(ABOUT THIS EXERCISE): Apart from the pictures, every line below is to be set down exactly.

(STORED DATA):

☆ ☆ ☆

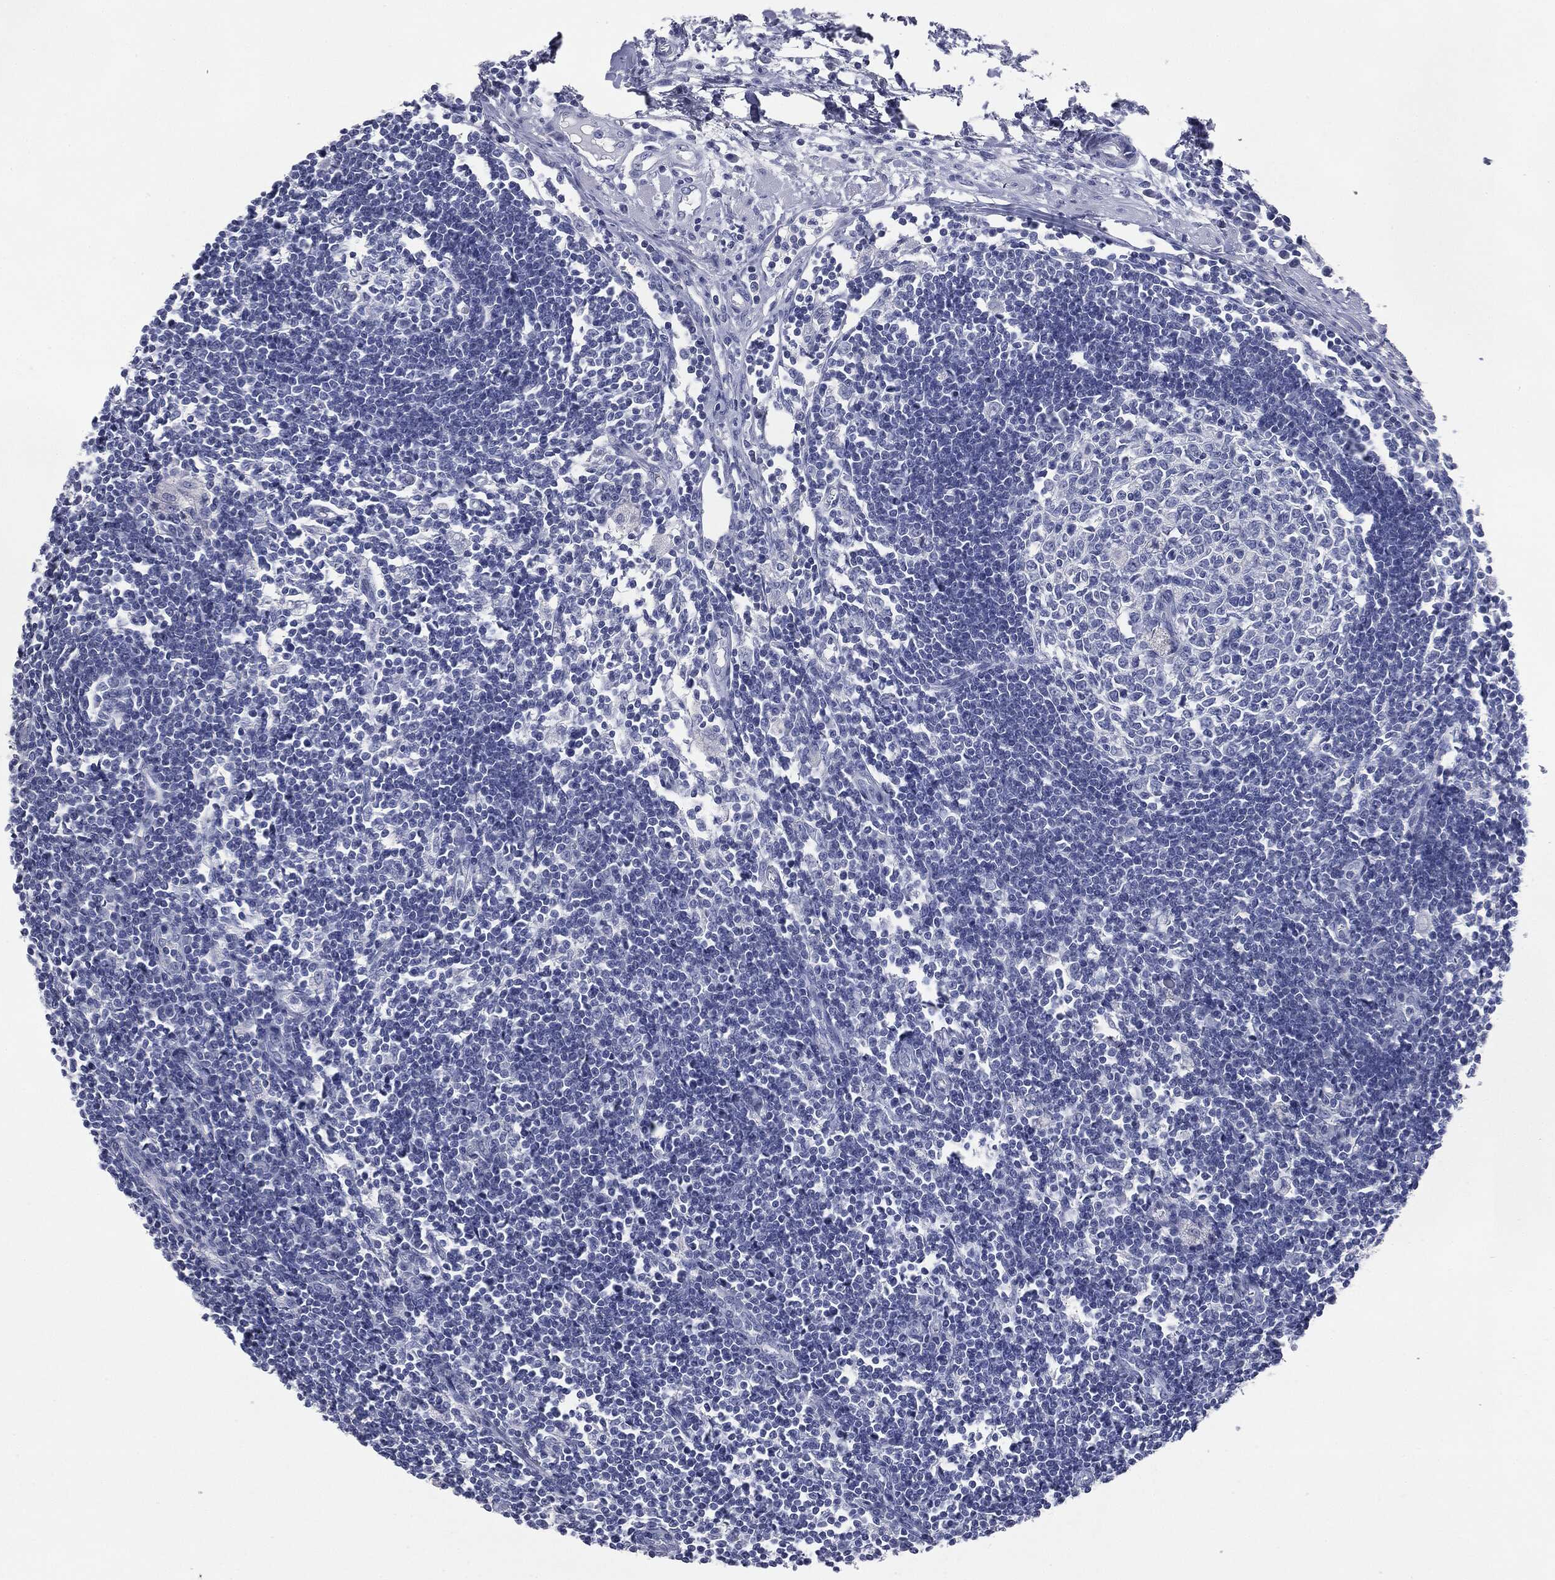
{"staining": {"intensity": "negative", "quantity": "none", "location": "none"}, "tissue": "lymph node", "cell_type": "Germinal center cells", "image_type": "normal", "snomed": [{"axis": "morphology", "description": "Normal tissue, NOS"}, {"axis": "morphology", "description": "Adenocarcinoma, NOS"}, {"axis": "topography", "description": "Lymph node"}, {"axis": "topography", "description": "Pancreas"}], "caption": "Germinal center cells show no significant positivity in unremarkable lymph node.", "gene": "ATP2A1", "patient": {"sex": "female", "age": 58}}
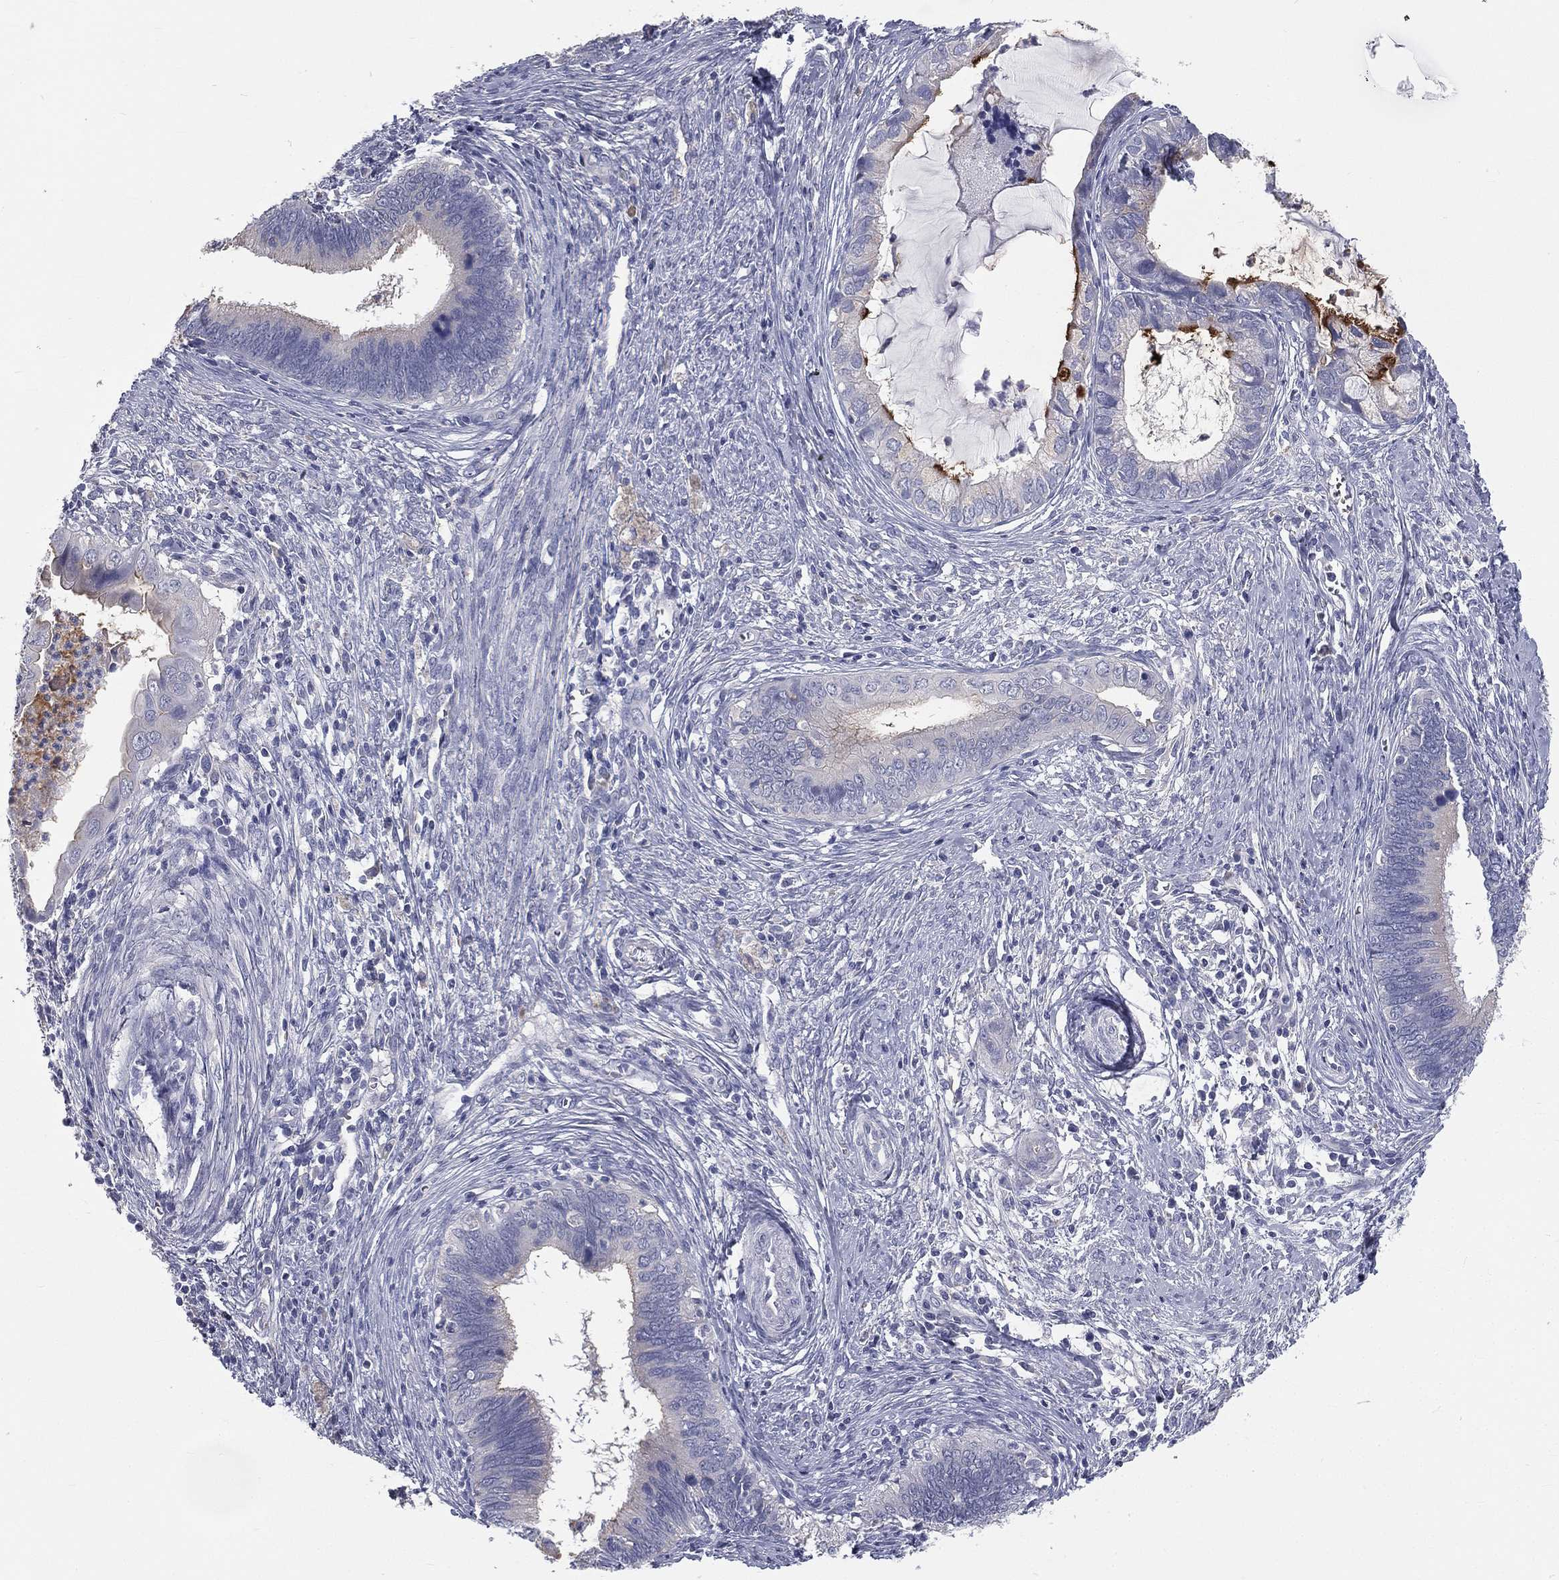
{"staining": {"intensity": "negative", "quantity": "none", "location": "none"}, "tissue": "cervical cancer", "cell_type": "Tumor cells", "image_type": "cancer", "snomed": [{"axis": "morphology", "description": "Adenocarcinoma, NOS"}, {"axis": "topography", "description": "Cervix"}], "caption": "High power microscopy image of an immunohistochemistry histopathology image of adenocarcinoma (cervical), revealing no significant expression in tumor cells.", "gene": "MUC13", "patient": {"sex": "female", "age": 42}}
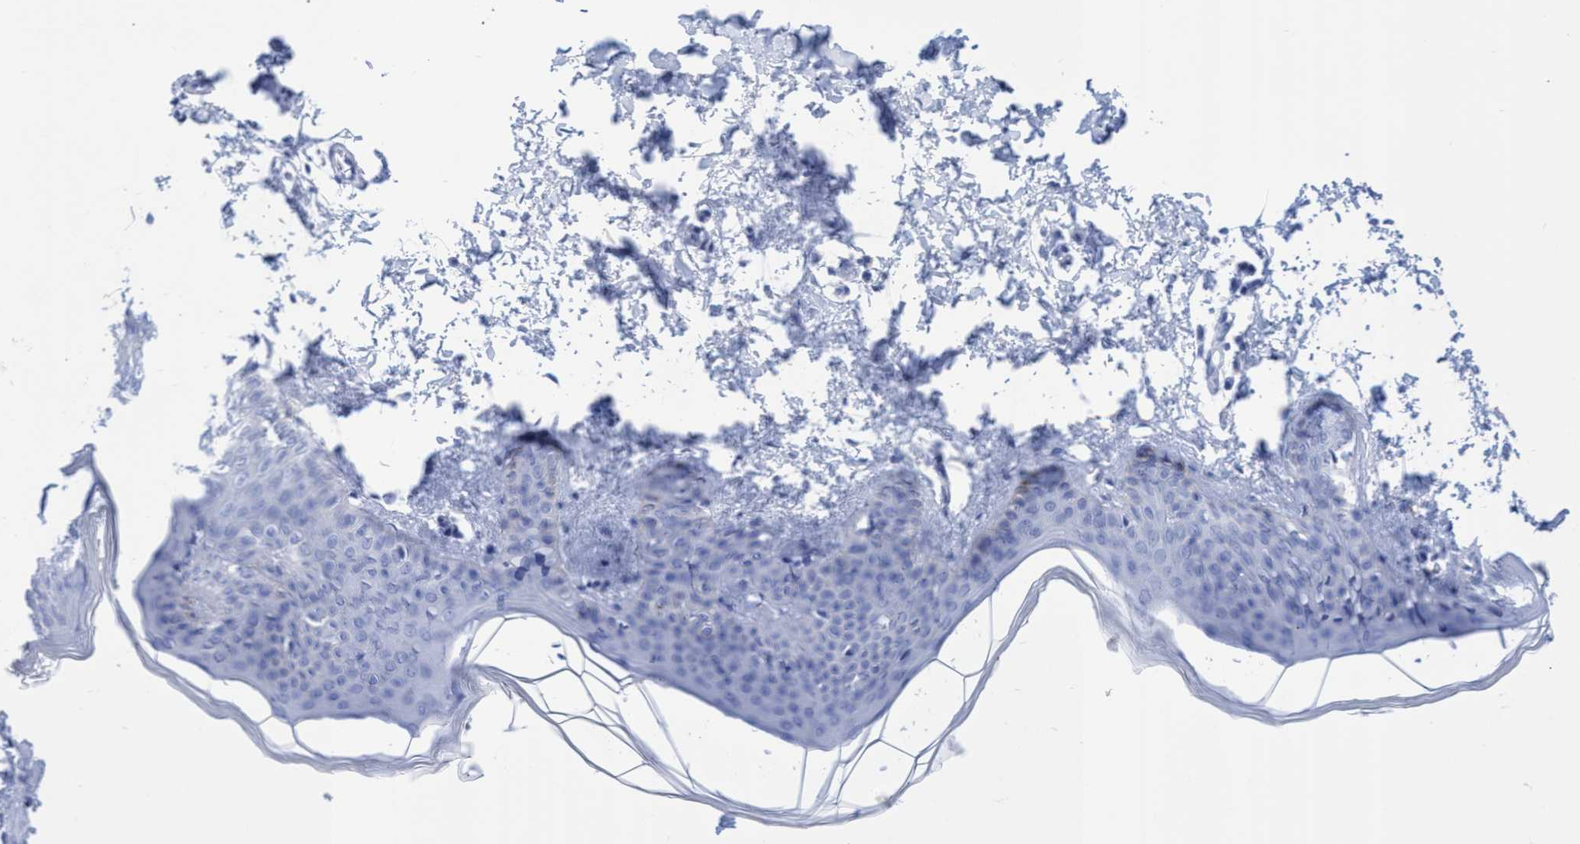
{"staining": {"intensity": "negative", "quantity": "none", "location": "none"}, "tissue": "skin", "cell_type": "Fibroblasts", "image_type": "normal", "snomed": [{"axis": "morphology", "description": "Normal tissue, NOS"}, {"axis": "topography", "description": "Skin"}], "caption": "DAB immunohistochemical staining of normal human skin demonstrates no significant positivity in fibroblasts.", "gene": "INSL6", "patient": {"sex": "female", "age": 17}}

☆ ☆ ☆

(ANSWER SECTION):
{"staining": {"intensity": "negative", "quantity": "none", "location": "none"}, "tissue": "lymph node", "cell_type": "Germinal center cells", "image_type": "normal", "snomed": [{"axis": "morphology", "description": "Normal tissue, NOS"}, {"axis": "morphology", "description": "Adenocarcinoma, NOS"}, {"axis": "topography", "description": "Lymph node"}, {"axis": "topography", "description": "Pancreas"}], "caption": "Germinal center cells show no significant positivity in unremarkable lymph node.", "gene": "ATP2A1", "patient": {"sex": "female", "age": 58}}
{"staining": {"intensity": "negative", "quantity": "none", "location": "none"}, "tissue": "cervical cancer", "cell_type": "Tumor cells", "image_type": "cancer", "snomed": [{"axis": "morphology", "description": "Adenocarcinoma, NOS"}, {"axis": "topography", "description": "Cervix"}], "caption": "High power microscopy image of an immunohistochemistry histopathology image of adenocarcinoma (cervical), revealing no significant expression in tumor cells.", "gene": "MUC13", "patient": {"sex": "female", "age": 42}}
{"staining": {"intensity": "negative", "quantity": "none", "location": "none"}, "tissue": "skin", "cell_type": "Fibroblasts", "image_type": "normal", "snomed": [{"axis": "morphology", "description": "Normal tissue, NOS"}, {"axis": "topography", "description": "Skin"}], "caption": "DAB immunohistochemical staining of normal human skin demonstrates no significant positivity in fibroblasts.", "gene": "INSL6", "patient": {"sex": "female", "age": 17}}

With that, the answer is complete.